> WORK ITEM:
Copy every line from the one containing "[232,317,266,330] setup -> (330, 473) none" through the last line of the records below, both included, and nothing else.

> DATASET CONTENT:
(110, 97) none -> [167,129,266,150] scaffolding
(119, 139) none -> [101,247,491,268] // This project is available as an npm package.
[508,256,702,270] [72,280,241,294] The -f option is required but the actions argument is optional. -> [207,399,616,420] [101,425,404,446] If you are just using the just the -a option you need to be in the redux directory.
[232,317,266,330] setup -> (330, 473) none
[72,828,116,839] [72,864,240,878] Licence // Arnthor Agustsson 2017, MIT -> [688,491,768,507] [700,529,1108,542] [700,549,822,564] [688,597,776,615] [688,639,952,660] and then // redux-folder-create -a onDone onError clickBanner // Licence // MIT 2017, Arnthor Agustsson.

> EXERCISE OUTPUT:
[232,317,266,330] setup -> (330, 473) none
[72,828,116,839] [72,864,240,878] Licence // Arnthor Agustsson 2017, MIT -> [688,491,768,507] [700,529,1108,542] [700,549,822,564] [688,597,776,615] [688,639,952,660] and then // redux-folder-create -a onDone onError clickBanner // Licence // MIT 2017, Arnthor Agustsson.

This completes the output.